The exhibition Creatures on the table marks the first solo presentation by Czech painter and illustrator Hana Puchová in Slovakia. White & Weiss Gallery will present a selection from her current series of paintings, centered on floral still lifes that balance between the intimacy of everyday life and the festive uniqueness of the moment. A significant portion of the exhibited works was created specifically for this exhibition.
The stylized flowers in vases offer the artist a broad emotional and semantic spectrum within which she can move freely between simplicity and opulence, the ordinary and the ceremonial. However, the objects in their immediate surroundings anchor these scenes in the mundane space-time of everyday life, into which cut flowers enter as extraordinarily sensory events. The experience of beauty associated with our custom of decorating our homes with flowers always varies depending on the type, quantity, and arrangement of the chosen plants. A sort of added value is the painter’s play with surface and volume, thanks to which the stems, leaves, and petals appear more robust and corporeal—like fleshy beings and living partners in the painter’s personal life.

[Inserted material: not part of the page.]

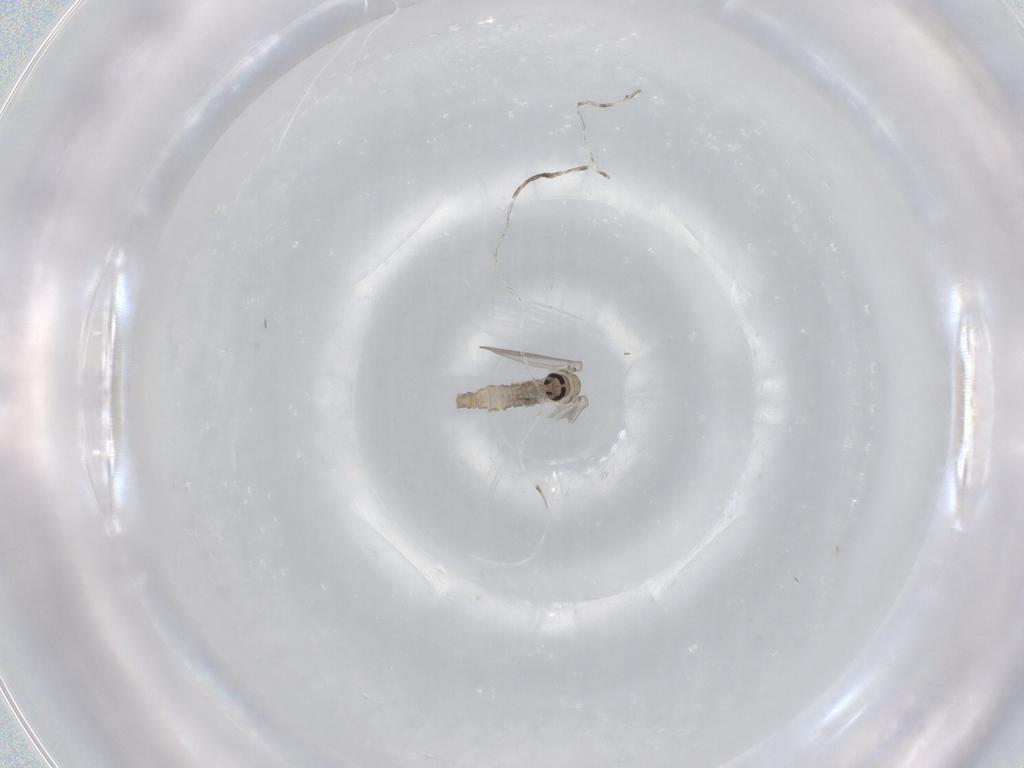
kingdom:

The growing attention paid to Hana Puchová’s work reflects a broader shift in evaluative criteria within (not only) Czech visual art. The personal perspective of her work is highly valued, taking on an almost diary-like character, particularly in her drawings. The artist’s approach to everyday life does not involve an ironic reduction to banality. On the contrary, in her paintings and drawings, mundane scenes are part of lived reality, which has both serious and humorous aspects, a personal dimension, and a gently implied social dimension. Alongside all this, Puchová engages with the tradition of European painting, with its historical and modern genres, while simultaneously connecting painting as a form of high art with its long-neglected sibling—illustration.